Published on May 24, 2000

Summer means many things to many people, almost none of which applies to those living in San Francisco. In fact, if anyone recalls anything summerlike at all about life in San Francisco, it's those ass-to-elbow Saturday commutes to Mount Tam to soak up some Marin sun. This weekend might actually be the only one in which such non-workday crowds don't sully your northbound excursion -- since the rest of the world is dutifully consuming a season's worth of hot dogs, marshmallows, and beer at every campground in the state. Which makes catching the annual play atop Mount Tam a tad easier than it'll be in the coming weeks.

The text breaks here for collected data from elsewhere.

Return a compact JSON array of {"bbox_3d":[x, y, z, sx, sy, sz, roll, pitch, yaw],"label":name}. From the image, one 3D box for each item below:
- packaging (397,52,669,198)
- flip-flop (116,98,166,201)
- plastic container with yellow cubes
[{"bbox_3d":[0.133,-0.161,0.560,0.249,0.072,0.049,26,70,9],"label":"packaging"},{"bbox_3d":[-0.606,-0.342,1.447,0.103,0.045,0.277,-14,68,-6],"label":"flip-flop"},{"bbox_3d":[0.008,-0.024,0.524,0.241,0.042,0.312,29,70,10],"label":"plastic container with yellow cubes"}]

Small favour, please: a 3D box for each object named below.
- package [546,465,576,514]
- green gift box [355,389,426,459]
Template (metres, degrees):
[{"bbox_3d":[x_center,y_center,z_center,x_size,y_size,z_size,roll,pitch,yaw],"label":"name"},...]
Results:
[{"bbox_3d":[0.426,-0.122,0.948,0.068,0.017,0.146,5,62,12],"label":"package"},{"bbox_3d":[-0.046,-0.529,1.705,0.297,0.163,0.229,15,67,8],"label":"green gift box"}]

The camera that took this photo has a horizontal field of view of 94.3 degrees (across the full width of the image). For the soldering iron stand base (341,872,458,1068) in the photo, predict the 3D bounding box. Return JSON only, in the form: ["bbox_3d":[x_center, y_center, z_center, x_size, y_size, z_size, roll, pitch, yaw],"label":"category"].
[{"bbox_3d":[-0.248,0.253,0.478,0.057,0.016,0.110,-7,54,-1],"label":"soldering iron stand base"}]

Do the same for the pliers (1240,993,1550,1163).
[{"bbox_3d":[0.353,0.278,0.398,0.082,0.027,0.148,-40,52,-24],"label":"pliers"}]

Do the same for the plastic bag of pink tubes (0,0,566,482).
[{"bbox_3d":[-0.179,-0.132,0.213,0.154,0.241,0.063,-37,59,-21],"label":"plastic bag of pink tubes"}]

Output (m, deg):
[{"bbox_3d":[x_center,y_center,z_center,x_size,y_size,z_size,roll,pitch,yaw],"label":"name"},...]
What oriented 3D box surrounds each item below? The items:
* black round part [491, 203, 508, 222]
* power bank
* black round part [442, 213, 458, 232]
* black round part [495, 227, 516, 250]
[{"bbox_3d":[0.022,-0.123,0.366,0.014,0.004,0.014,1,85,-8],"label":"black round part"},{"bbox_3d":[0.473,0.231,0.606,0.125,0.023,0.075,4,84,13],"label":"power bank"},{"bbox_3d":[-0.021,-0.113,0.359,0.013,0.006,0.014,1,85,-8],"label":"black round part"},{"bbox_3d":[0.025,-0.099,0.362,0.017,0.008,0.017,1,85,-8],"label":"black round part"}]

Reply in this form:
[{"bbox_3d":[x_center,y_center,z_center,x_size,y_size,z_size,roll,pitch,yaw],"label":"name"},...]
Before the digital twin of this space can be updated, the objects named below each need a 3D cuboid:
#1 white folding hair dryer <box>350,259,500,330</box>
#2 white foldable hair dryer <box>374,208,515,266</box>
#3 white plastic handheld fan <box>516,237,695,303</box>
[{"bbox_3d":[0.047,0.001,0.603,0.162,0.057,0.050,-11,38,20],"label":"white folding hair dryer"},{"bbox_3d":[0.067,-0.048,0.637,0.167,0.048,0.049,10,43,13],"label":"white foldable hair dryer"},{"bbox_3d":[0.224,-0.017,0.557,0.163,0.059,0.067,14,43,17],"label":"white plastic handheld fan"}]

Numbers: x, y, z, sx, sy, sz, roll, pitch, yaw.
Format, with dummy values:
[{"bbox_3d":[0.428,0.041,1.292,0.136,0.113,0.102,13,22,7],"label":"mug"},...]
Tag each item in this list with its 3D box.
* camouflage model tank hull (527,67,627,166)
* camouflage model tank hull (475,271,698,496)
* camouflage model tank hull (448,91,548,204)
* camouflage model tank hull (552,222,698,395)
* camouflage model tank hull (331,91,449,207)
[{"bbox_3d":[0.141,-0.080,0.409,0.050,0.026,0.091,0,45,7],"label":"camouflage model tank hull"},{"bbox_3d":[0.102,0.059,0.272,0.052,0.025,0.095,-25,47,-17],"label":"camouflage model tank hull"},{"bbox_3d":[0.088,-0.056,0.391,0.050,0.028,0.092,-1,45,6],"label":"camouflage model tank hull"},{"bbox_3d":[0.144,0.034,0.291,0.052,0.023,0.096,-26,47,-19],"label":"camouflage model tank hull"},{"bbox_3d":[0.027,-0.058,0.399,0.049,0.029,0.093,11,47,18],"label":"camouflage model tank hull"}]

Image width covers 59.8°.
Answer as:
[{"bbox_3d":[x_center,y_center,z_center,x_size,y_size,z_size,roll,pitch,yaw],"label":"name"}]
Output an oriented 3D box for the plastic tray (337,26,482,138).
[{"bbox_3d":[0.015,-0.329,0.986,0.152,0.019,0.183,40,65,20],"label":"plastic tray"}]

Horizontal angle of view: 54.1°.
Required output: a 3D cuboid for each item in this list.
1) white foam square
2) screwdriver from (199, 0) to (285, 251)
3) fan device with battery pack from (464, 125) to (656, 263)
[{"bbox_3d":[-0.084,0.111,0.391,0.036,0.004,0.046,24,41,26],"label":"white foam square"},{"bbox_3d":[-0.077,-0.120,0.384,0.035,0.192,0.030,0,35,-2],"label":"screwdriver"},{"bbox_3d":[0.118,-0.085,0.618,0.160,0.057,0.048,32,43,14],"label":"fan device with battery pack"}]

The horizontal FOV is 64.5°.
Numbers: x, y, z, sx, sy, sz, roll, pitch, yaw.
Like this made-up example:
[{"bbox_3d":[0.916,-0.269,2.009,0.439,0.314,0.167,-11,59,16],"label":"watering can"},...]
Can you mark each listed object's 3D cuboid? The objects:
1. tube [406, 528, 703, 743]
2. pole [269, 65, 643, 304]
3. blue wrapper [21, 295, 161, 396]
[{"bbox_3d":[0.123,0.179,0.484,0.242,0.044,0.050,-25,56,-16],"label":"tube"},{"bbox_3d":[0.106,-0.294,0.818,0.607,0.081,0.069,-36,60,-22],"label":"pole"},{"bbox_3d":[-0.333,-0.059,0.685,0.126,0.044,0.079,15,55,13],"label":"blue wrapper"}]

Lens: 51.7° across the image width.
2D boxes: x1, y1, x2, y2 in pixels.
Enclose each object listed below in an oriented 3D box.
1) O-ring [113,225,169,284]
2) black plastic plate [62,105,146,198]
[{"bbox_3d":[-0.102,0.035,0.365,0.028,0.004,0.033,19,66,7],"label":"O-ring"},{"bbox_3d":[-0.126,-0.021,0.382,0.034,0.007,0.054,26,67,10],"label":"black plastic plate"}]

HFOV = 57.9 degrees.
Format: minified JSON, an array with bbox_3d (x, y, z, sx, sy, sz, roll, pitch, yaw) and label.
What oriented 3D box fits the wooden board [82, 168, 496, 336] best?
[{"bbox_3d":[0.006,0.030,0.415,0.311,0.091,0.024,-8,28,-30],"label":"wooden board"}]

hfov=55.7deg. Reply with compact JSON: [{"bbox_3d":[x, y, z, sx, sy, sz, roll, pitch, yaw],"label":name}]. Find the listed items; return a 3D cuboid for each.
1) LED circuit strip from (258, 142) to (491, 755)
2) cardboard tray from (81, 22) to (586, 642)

Stephen Sondheim's A Funny Thing Happened on the Way to the Forumserves up Roman satire by the bucketful, equal parts plot and slapstick. Ripped from the comedies of Plautus, Sondheim's farce (book by Burt Shevelove and Larry Gelbart) is a frantic mess of subplots: slave Pseudolus, who will do anything for freedom; young master Hero, who will award said freedom in exchange for dimwitted courtesan Philia; soldier Miles Gloriosus, who already has bought Philia's, er, company. Expect buffoonery, mistaken identities, and ill-fated schemes unraveling a mile a minute, set in one of the most gorgeous stages in the Bay Area.